In an exclusive interview to Onkar Singh, Dosanjh, who still likes to think of himself as an Indian child, said he hoped the government would soon offer dual citizenship to NRIs and PIO with certain privileges.
What was your experience of the three-day Pravasi Bharatiya Divas?
This is the first time such an event has been held in India. Like many others, I had my apprehensions. I think it is a good step to bring in Indian experiences from many countries and learn from them.
I believe there is internal connection between the Indians and those living away from their homeland no matter where they are. This connection ought to be nurtured. It will strengthen those who are living outside. There is a mutual benefit for all of us if we help each other. No matter if you left India 500 years ago or a few years back, your heritage essentially remains very much Indian. We have yet to see what benefit will flow from this exchange of ideas.
Prime Minister Vajpayee has announced dual citizenship for the Indian Diaspora in certain countries. Is it really beneficial to you in any manner?
I think to make the exchange of ideas between people and particularly Pravasi Bharatiyas is always going to be a good thing. The world is increasingly becoming a smaller place more of a global village, hence it is good to reduce as many barriers as possible.
If dual citizenship removes certain barriers, whether notional, emotional or legal then it is a welcome step.
If dual citizenship make you accountable both in India as well as the country where you live in, would you take it?
I do not think that is going to be a condition when we are offered dual citizenship. What I understand is that it means you have certain rights. But you may not have the right to vote or stand for a public office. There are many models of dual citizenship. We have to wait and see what model the Government of India adopts for us. I do not want to get into the technicalities.
But this offer is limited to a handful of countries. The Gulf nations have been left out.
I wish the privilege had been extended to more countries. But this is not for me to decide. It is the Government of India that has to take a decision. By allowing people back and forth you can dispense with visa formalities because removal of this irritant would make our relations with our mother country better.
Did you notice any major shortcoming at this conference?
Frankly I am not an organiser and did not look at it from that point of view. Even if there were some shortcomings, it does not matter. What matters at the end of the day is that the collective achievements of the NRIs were celebrated by India.
What bothers Indians is how NRIs can come back and invest in India, how to make investment easier. This is a larger question that needs to be addressed and that is why there was focus on the Indian Diaspora, because they felt the Diaspora could assist the country in developing further.
Do you see NRIs investing in India?
Certainly, they would like to invest in their mother country. But the dollar would go where there is peace, prosperity and opportunity. Where there is skill and talent to be exploited and used.
India provides a somewhat unstable environment for investment.
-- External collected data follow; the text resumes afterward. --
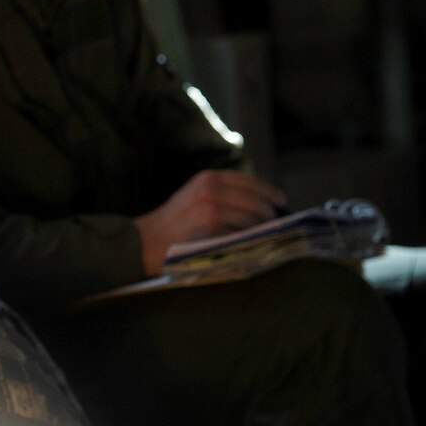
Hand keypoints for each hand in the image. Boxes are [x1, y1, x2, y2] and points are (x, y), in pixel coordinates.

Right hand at [134, 169, 286, 275]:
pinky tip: (247, 247)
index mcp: (208, 178)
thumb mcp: (193, 196)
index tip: (281, 200)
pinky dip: (248, 242)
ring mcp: (212, 208)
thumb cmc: (171, 224)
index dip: (269, 191)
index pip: (250, 182)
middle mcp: (211, 188)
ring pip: (252, 219)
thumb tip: (258, 203)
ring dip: (261, 231)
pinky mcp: (212, 228)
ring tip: (261, 239)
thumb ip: (221, 194)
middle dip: (269, 216)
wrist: (144, 242)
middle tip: (274, 226)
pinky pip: (241, 235)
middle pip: (256, 201)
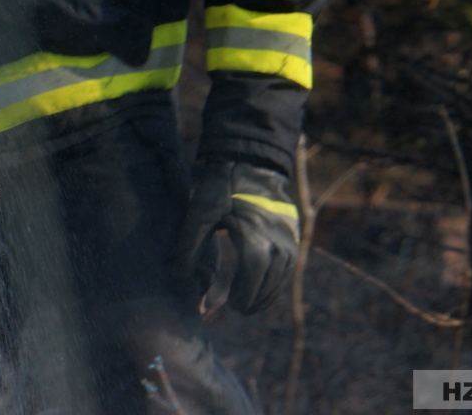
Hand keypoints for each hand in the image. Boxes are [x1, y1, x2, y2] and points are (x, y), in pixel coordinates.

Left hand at [175, 158, 299, 314]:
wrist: (249, 161)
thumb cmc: (221, 187)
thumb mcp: (200, 211)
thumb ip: (190, 244)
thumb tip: (178, 274)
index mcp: (254, 232)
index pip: (254, 272)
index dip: (245, 292)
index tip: (233, 306)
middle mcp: (277, 236)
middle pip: (271, 278)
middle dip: (257, 298)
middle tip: (241, 310)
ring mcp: (288, 233)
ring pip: (284, 273)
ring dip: (270, 292)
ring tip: (254, 305)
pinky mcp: (293, 230)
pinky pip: (290, 262)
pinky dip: (279, 279)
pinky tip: (267, 287)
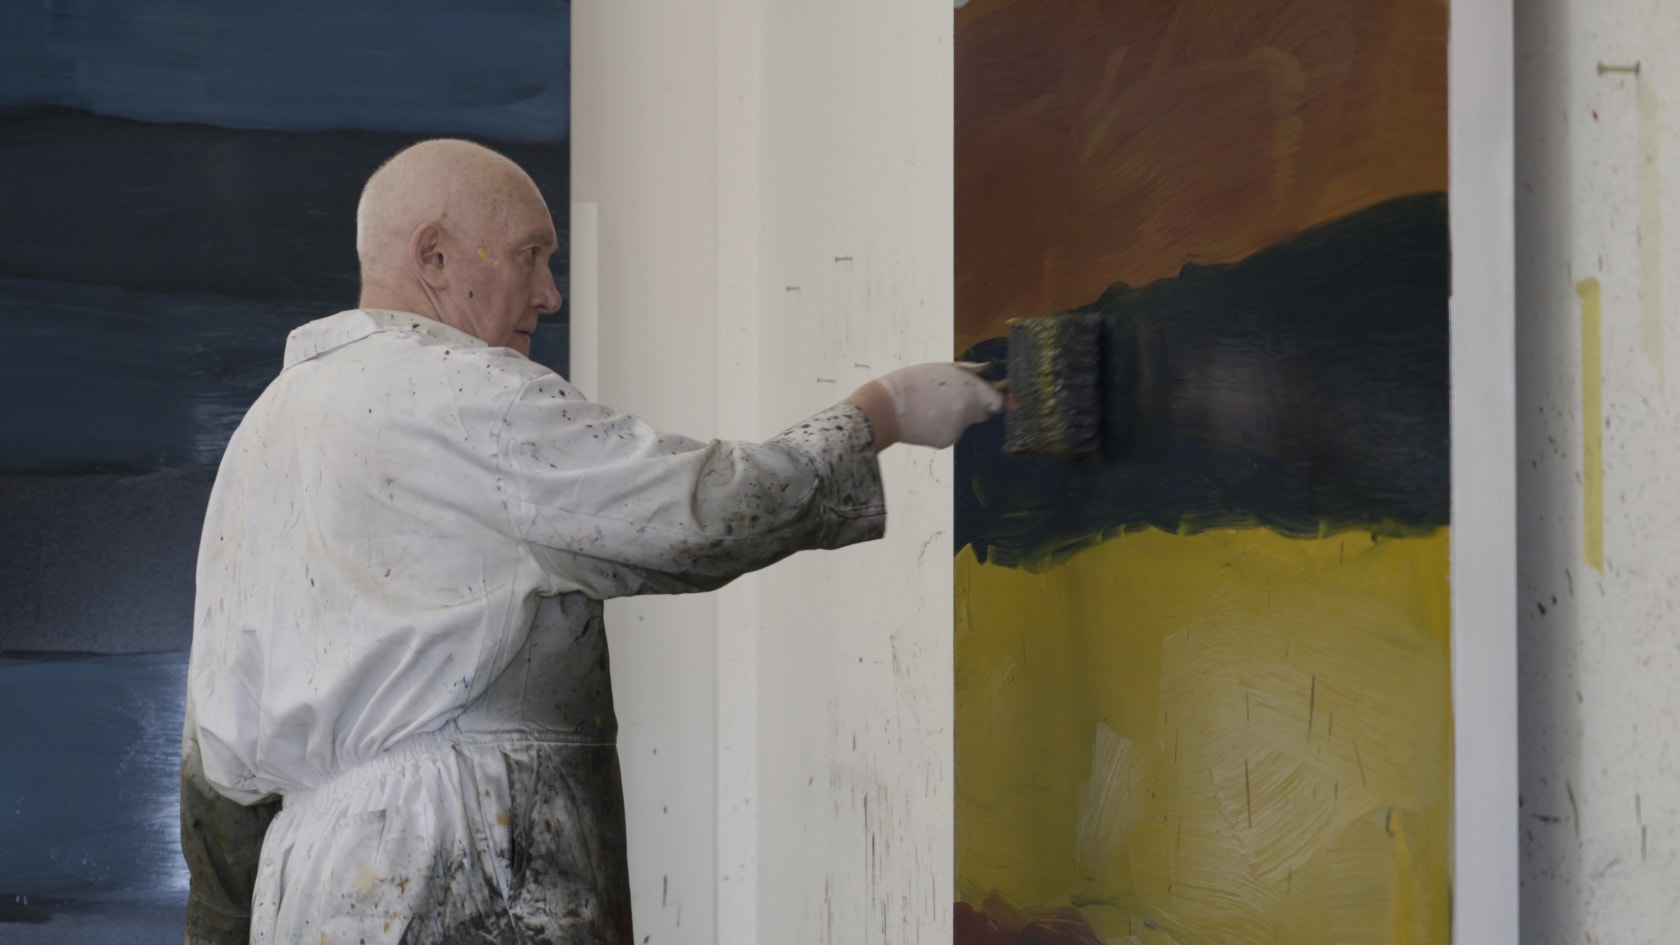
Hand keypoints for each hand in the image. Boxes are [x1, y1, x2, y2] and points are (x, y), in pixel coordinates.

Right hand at [848, 362, 1003, 449]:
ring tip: (931, 406)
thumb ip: (969, 373)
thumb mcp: (943, 368)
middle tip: (954, 398)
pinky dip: (943, 427)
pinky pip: (951, 433)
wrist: (886, 409)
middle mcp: (968, 411)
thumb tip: (986, 373)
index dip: (994, 398)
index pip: (998, 402)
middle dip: (975, 406)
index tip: (989, 395)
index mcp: (970, 390)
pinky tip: (926, 418)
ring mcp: (958, 429)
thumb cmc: (912, 382)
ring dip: (956, 416)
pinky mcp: (946, 442)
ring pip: (965, 423)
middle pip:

What prevents NRIs from making investments in India is the prevailing corruption at almost every level of administration. There are all kinds of barriers that do not help in running smooth businesses.
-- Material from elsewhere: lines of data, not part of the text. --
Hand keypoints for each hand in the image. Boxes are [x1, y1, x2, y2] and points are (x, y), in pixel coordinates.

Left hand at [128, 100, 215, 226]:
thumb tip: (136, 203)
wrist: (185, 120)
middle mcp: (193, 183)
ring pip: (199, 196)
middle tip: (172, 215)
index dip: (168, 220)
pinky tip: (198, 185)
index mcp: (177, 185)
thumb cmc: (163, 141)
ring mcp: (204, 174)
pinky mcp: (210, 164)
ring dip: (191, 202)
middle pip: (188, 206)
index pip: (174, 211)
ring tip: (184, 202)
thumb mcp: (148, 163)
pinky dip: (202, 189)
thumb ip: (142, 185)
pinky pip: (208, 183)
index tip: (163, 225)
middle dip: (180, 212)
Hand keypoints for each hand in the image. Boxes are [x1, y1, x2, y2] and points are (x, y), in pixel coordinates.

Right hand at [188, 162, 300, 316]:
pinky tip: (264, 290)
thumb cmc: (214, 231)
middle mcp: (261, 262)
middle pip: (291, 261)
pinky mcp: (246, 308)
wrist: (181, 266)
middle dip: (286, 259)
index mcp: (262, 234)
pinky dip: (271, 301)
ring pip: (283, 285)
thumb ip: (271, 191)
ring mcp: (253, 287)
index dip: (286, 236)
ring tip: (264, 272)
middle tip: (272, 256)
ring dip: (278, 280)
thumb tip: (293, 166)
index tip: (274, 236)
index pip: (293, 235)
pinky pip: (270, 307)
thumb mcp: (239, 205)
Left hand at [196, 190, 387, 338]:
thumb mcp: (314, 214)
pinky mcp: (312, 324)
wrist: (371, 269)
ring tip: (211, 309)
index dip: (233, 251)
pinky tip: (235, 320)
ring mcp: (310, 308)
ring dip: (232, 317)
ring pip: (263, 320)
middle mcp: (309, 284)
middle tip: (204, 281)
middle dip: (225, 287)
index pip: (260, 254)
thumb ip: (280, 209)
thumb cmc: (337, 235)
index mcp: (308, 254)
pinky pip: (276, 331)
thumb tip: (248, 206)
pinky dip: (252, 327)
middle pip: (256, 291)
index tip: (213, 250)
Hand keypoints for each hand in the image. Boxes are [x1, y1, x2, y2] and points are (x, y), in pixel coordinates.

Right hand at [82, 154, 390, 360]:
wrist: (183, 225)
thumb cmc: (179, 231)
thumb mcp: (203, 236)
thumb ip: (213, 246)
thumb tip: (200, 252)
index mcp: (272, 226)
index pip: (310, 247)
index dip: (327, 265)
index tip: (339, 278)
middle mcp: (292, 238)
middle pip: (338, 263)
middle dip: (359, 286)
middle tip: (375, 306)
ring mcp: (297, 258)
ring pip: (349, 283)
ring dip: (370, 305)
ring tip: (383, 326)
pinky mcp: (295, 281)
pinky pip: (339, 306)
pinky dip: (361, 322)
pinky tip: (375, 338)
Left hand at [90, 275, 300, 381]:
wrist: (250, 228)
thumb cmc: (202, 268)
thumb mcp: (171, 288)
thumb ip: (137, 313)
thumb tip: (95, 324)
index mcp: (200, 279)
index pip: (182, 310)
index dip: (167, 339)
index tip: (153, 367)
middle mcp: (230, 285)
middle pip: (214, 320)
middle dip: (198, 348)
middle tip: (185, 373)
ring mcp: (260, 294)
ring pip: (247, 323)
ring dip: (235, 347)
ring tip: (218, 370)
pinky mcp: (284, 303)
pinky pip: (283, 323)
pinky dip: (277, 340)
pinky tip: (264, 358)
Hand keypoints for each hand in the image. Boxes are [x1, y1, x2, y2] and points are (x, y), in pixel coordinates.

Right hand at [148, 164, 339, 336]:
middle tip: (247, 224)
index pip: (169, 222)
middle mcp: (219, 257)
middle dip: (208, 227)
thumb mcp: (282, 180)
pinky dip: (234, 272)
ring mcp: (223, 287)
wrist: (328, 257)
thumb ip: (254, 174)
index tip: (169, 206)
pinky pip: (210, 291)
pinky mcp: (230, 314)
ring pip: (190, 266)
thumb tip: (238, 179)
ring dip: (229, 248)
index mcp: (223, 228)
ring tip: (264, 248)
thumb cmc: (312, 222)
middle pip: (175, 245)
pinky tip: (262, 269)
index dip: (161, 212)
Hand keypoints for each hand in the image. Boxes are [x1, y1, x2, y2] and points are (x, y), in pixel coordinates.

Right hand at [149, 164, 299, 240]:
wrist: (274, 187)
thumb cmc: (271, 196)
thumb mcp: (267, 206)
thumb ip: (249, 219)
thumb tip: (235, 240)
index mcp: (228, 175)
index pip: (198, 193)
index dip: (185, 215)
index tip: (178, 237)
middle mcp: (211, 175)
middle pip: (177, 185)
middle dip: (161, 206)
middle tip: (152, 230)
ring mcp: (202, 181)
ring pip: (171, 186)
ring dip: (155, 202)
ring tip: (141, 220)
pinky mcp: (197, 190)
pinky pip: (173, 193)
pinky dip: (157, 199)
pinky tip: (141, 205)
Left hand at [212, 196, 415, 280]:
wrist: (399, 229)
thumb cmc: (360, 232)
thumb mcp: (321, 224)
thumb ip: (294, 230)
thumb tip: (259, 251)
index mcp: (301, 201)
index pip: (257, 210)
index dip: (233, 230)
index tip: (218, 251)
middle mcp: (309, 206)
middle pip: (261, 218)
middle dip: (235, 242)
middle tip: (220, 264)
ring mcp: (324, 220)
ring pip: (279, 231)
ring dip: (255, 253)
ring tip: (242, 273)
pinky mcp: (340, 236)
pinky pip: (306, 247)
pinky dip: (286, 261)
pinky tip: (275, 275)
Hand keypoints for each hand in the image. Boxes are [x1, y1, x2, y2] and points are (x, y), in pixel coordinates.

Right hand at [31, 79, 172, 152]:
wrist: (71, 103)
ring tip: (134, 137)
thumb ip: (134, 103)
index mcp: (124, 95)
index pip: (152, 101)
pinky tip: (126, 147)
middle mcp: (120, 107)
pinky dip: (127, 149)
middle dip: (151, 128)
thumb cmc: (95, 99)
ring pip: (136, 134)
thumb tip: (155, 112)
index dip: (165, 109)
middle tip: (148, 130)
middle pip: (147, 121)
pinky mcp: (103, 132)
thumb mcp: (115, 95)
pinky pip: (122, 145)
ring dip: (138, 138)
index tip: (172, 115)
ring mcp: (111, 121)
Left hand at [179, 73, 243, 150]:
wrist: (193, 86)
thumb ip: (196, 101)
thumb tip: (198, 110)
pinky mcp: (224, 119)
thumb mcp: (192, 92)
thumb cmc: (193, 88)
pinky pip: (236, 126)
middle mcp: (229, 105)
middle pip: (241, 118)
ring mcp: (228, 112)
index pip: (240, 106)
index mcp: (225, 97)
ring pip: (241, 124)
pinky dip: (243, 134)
If you can remove those irritants that keep the NRI business community away, the development of India would be much faster and the growth of Indians living in villages would be fuller.
I feel sad whenever you say India is inflicted with corruption, Indians turn around and say other countries have corruption as well. They tell us Canada is corrupt, Japan is corrupt. The societies I am talking about are by and large free from corruption.
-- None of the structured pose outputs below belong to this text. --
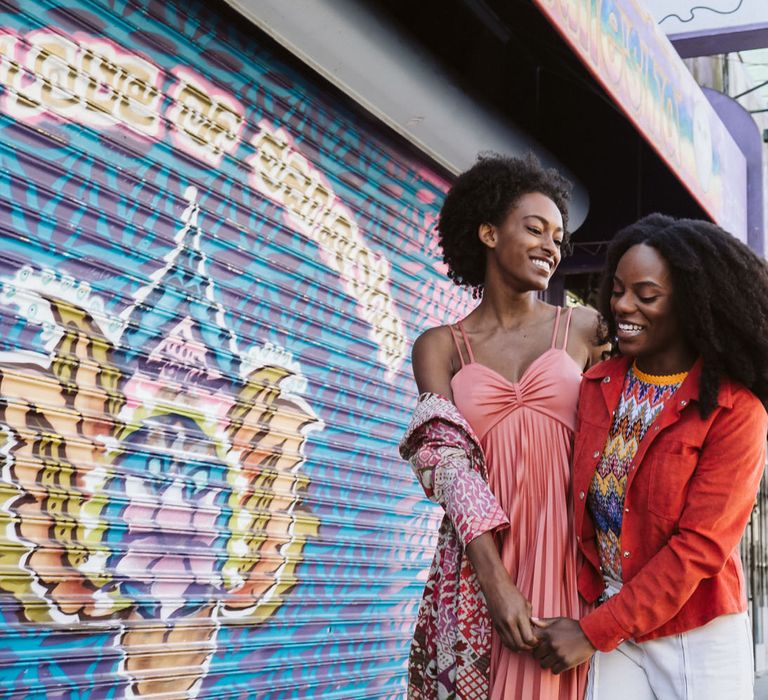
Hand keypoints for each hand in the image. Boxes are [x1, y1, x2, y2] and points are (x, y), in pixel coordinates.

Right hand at [465, 533, 537, 650]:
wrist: (495, 586)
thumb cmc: (512, 593)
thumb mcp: (526, 604)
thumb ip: (530, 619)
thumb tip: (534, 632)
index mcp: (519, 615)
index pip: (528, 638)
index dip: (534, 642)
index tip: (537, 640)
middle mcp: (509, 622)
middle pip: (520, 644)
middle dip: (528, 647)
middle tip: (532, 644)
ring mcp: (501, 625)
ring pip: (511, 645)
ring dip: (519, 648)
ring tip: (525, 644)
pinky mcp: (496, 626)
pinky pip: (504, 641)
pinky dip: (511, 645)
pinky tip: (516, 641)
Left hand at [531, 617, 594, 672]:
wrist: (590, 635)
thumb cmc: (574, 627)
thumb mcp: (558, 620)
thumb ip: (543, 621)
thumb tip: (531, 619)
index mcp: (548, 633)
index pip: (530, 640)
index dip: (531, 642)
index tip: (535, 643)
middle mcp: (551, 644)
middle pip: (536, 654)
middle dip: (538, 653)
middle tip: (544, 652)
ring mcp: (558, 655)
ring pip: (543, 664)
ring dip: (546, 661)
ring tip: (551, 658)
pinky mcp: (565, 663)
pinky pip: (554, 670)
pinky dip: (555, 668)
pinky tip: (558, 662)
How did you feel when you were honoured at the Pravasi Bharatiya Divas?
I had mixed feelings. I was honoured but also felt guilty that instead of fighting these problems I ran away like a fugitive.
Did you ever dream you would become premier of British Columbia?
No, not at all. On the contrary I never thought I would enter politics one day. As luck would have it, I became premier of British Columbia. Now I try to spend more time with my family, trying to give them what I had taken away from them.